EXCERPT:
○ ○ ○ ○ ○ ○ ○

Norwegian writer and missionary

Susanne Sophie Catharina Gustava Kielland ( Blom, 6 March 1800 - 28 February 1889) was a Norwegian author and missionary pioneer.

==Biography==
She was born in Kongsberg as a daughter of customs officer Gustavus Blom and his wife Karen Petronelle Stoltenberg. According to Norsk biografisk leksikon her name was Susanne Sophie Catharina Gustava and not Susanne Sophie Caroline Gustava, as many believe. In May 1824 in Drammen she married the minister Gabriel Kirsebom Kielland (1796-1854). Her husband was also a first cousin once removed of Gabriel Schanche Kielland and second cousin of Jacob Kielland.

She spent most of her life in the parishes of Finnøy and Lyngdal, where her husband was stationed as vicar. She was influenced by the Moravian Church, but did not become involved in missionary activity until 1840. Following a missionary lecture in Stavanger, she regretted her "lukewarm" attitude to mission. Then, back in Lyngdal, she formed a Christian-social women's association consisting of herself, three farmer's wives and one farmer's daughter. With the foundation date 13 November 1840, this is considered the country's first women's association. Her association soon expanded, spreading to Austad and Kvås.

○ ○ ○ ○ ○ ○ ○

DATA EXTRACTS:
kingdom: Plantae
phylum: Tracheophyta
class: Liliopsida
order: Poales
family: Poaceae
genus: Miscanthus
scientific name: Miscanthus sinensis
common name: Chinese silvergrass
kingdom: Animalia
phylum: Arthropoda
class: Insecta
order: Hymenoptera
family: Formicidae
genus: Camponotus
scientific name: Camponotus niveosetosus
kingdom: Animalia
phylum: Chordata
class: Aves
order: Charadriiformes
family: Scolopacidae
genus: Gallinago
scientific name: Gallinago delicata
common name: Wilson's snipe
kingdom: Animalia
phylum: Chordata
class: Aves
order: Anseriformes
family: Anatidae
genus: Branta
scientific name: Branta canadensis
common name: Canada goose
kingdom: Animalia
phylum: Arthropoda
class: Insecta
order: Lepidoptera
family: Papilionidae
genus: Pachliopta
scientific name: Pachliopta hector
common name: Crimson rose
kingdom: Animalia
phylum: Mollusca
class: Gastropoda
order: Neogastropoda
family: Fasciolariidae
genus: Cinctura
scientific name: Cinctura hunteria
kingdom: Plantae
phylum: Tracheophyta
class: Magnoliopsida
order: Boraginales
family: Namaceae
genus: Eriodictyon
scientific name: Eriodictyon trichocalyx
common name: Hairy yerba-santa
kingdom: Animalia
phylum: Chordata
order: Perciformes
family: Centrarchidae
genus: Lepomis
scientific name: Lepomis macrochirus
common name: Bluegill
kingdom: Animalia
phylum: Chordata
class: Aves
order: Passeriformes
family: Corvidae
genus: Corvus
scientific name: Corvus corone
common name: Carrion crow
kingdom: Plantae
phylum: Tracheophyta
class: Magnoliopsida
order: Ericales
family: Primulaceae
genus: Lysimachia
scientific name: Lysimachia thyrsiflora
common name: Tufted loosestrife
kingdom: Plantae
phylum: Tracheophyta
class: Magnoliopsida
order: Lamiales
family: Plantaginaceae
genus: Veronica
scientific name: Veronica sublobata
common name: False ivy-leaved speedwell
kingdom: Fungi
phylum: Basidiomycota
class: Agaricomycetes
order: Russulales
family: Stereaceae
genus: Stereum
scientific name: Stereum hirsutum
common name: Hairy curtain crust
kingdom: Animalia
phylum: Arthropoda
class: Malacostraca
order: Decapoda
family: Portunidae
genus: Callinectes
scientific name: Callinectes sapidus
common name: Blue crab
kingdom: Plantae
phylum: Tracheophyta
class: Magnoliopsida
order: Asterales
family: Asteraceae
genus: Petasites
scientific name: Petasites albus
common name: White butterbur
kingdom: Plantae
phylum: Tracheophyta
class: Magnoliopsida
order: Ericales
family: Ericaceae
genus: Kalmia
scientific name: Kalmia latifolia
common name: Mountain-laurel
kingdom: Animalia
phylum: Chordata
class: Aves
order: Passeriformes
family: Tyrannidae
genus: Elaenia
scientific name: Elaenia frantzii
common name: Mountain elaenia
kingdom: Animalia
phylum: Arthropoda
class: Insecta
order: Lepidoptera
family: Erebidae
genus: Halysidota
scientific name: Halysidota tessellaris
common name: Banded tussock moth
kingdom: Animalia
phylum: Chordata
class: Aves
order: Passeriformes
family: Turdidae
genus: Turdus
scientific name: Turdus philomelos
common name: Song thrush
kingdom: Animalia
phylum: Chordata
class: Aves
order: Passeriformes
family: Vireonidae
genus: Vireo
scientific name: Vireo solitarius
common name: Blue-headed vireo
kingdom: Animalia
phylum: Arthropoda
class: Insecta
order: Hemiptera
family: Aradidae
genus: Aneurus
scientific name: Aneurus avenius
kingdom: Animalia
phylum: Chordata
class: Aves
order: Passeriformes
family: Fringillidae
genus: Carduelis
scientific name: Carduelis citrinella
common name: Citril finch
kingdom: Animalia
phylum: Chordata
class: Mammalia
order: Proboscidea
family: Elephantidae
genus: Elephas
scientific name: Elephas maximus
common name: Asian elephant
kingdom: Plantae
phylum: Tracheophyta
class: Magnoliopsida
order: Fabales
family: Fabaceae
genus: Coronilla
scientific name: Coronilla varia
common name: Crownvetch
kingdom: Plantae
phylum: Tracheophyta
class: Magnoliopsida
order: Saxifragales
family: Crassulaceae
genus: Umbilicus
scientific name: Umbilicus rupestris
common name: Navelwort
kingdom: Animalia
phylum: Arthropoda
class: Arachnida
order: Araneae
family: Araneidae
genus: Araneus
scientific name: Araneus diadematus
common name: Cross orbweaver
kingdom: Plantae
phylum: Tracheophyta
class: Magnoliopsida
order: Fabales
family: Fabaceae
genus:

○ ○ ○ ○ ○ ○ ○

ABOUT THIS TASK:
Reproduce the full text about Susanne Kielland, from its opening line through the end, with no changes.

FINAL ANSWER:
Norwegian writer and missionary

Susanne Sophie Catharina Gustava Kielland ( Blom, 6 March 1800 - 28 February 1889) was a Norwegian author and missionary pioneer.

==Biography==
She was born in Kongsberg as a daughter of customs officer Gustavus Blom and his wife Karen Petronelle Stoltenberg. According to Norsk biografisk leksikon her name was Susanne Sophie Catharina Gustava and not Susanne Sophie Caroline Gustava, as many believe. In May 1824 in Drammen she married the minister Gabriel Kirsebom Kielland (1796-1854). Her husband was also a first cousin once removed of Gabriel Schanche Kielland and second cousin of Jacob Kielland.

She spent most of her life in the parishes of Finnøy and Lyngdal, where her husband was stationed as vicar. She was influenced by the Moravian Church, but did not become involved in missionary activity until 1840. Following a missionary lecture in Stavanger, she regretted her "lukewarm" attitude to mission. Then, back in Lyngdal, she formed a Christian-social women's association consisting of herself, three farmer's wives and one farmer's daughter. With the foundation date 13 November 1840, this is considered the country's first women's association. Her association soon expanded, spreading to Austad and Kvås.